Escândalos de corrupção, dificuldades no plano econômico que
ameaçam também o social, deputados e senadores que parecem legislar em causa
própria, crise hídrica ameaçando o abastecimento de água e energia... Um
cenário que vai se tornando cada vez mais difícil, diante do qual parece
difícil manter uma esperança razoável, levando ao ceticismo, ao conformismo ou
à raiva.
No ano em que a Igreja reflete sobre sua relação e seu
serviço à sociedade, é mais do que justo nos perguntarmos sobre nossa
responsabilidade de cristãos diante do momento atual.
Em momentos críticos, as alternativas e esperanças
verdadeiras não dependem de análises e ideologias, que podem até ser
ferramentas úteis, mas não vão além disso. A capacidade de enfrentar e superar
as dificuldades vem de acontecimentos que despertaram e despertam nossa
humanidade, que nos fazem viver a solidariedade, fazer sacrifícios, construir
na própria dificuldade.
Protestos e manifestações podem ter um grande impacto
político, mas não ajudam a construir o novo se não refletem estes
acontecimentos que despertam a humanidade e a solidariedade das pessoas. Sem
esta base de construção, as forças se perdem e se desorientam, como os manifestantes
que seguiram por uma outra rua só porque viram um grupo coeso entrar por ela.

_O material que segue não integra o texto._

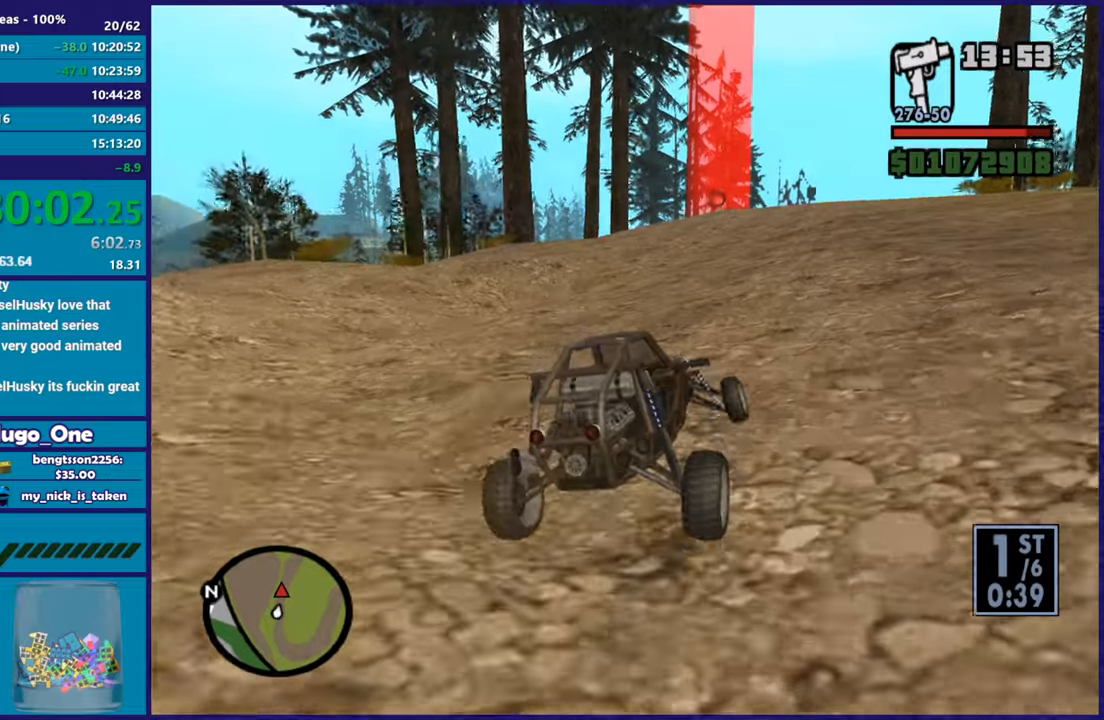
{"buttons": ["R2"], "left_stick": "center", "right_stick": "down-left", "button_events": []}
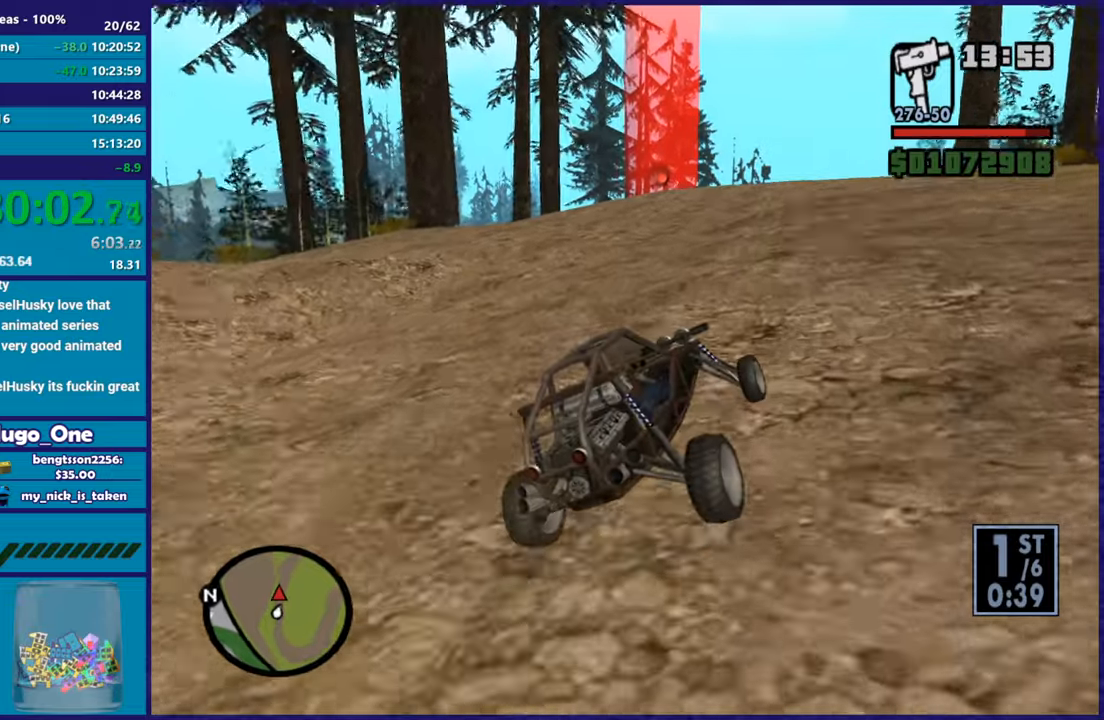
{"buttons": ["R2"], "left_stick": "left", "right_stick": "down-left", "button_events": []}
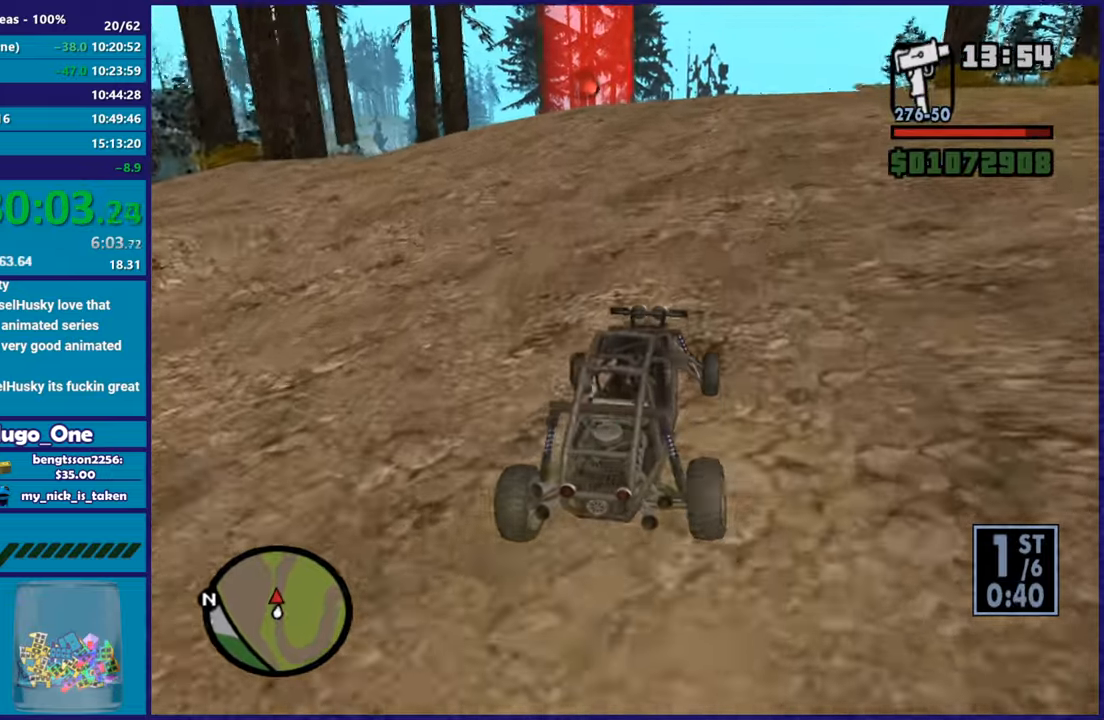
{"buttons": ["R2"], "left_stick": "right", "right_stick": "down-left", "button_events": []}
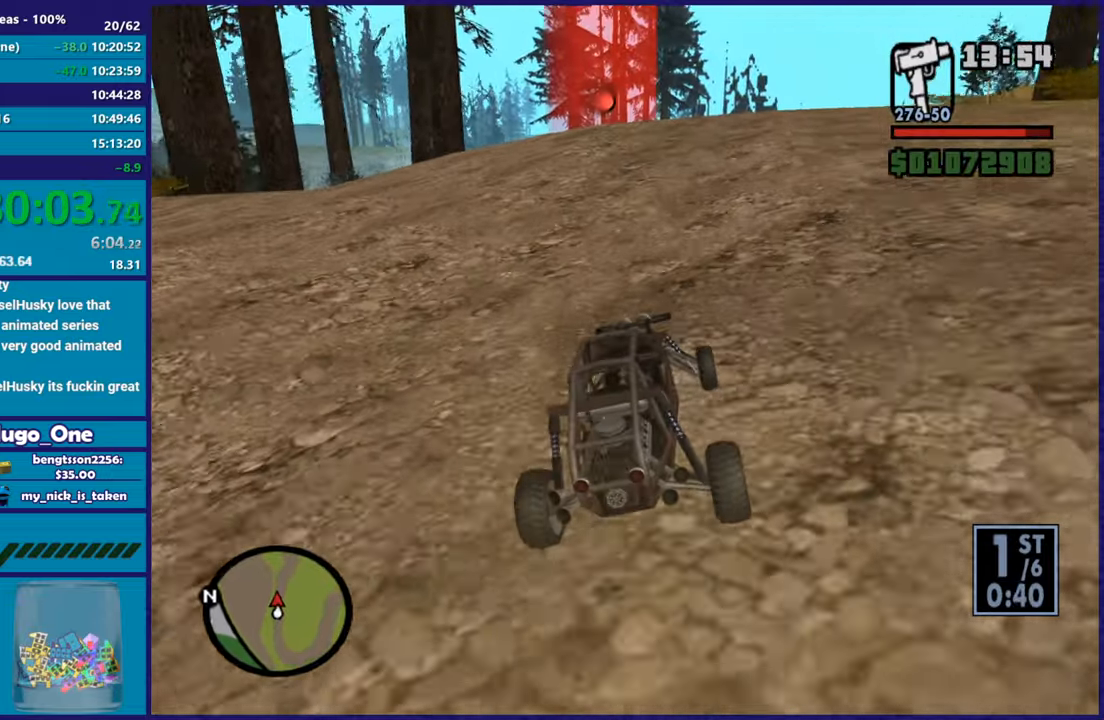
{"buttons": ["R2"], "left_stick": "left", "right_stick": "down-left", "button_events": []}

Acontecimentos assim são cada vez mais raros numa sociedade
individualista e consumista, mas são muito frequentes na vida da comunidade
cristã – ao menos quando esta vive com sinceridade o mandamento do amor que
Cristo nos deixou e procura ser uma presença na vida da sociedade.
São acontecimentos simples e que podem parecer até banais: a
acolhida de alguém em necessidade, uma pequena obra social, um espaço de
orientação humana e/ou espiritual, amizades sinceras e desinteressadas. O
problema não é o tamanho do gesto, mas sim o quanto ele é um ponto de partida,
um critério de juízo, que permite um outro olhar sobre a realidade – um olhar
cheio de humanidade, solidariedade e desejo de construção.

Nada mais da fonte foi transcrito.